**Directions for this task:** Only the text should come through, so restate the listing exactly and drop its images.

____ Exercise inputs

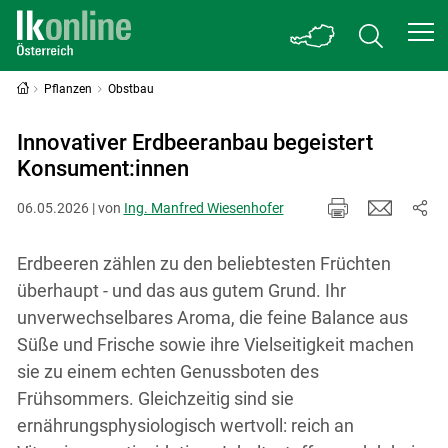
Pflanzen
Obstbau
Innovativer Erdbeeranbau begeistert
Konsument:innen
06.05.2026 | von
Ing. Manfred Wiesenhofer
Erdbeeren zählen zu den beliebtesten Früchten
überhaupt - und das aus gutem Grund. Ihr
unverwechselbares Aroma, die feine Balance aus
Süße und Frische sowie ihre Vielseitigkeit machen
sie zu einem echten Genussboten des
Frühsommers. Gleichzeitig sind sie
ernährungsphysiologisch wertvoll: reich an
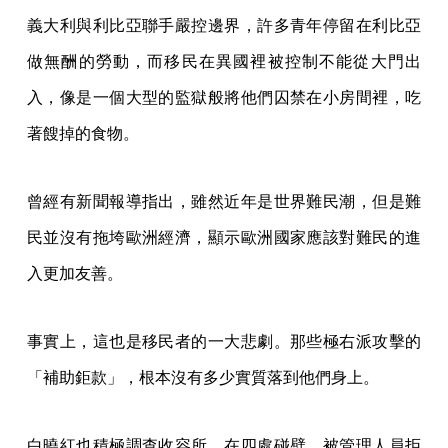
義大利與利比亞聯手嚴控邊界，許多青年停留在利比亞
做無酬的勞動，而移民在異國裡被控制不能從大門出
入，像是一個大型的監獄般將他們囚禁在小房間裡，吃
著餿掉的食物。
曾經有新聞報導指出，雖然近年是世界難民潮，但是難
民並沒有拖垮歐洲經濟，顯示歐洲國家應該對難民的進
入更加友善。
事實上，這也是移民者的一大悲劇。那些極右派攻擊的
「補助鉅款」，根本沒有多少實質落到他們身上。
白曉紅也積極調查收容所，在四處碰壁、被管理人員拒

________

**Written response:**
Pflanzen
Obstbau
Innovativer Erdbeeranbau begeistert
Konsument:innen
06.05.2026 | von
Ing. Manfred Wiesenhofer
Erdbeeren zählen zu den beliebtesten Früchten
überhaupt - und das aus gutem Grund. Ihr
unverwechselbares Aroma, die feine Balance aus
Süße und Frische sowie ihre Vielseitigkeit machen
sie zu einem echten Genussboten des
Frühsommers. Gleichzeitig sind sie
ernährungsphysiologisch wertvoll: reich an
義大利與利比亞聯手嚴控邊界，許多青年停留在利比亞
做無酬的勞動，而移民在異國裡被控制不能從大門出
入，像是一個大型的監獄般將他們囚禁在小房間裡，吃
著餿掉的食物。
曾經有新聞報導指出，雖然近年是世界難民潮，但是難
民並沒有拖垮歐洲經濟，顯示歐洲國家應該對難民的進
入更加友善。
事實上，這也是移民者的一大悲劇。那些極右派攻擊的
「補助鉅款」，根本沒有多少實質落到他們身上。
白曉紅也積極調查收容所，在四處碰壁、被管理人員拒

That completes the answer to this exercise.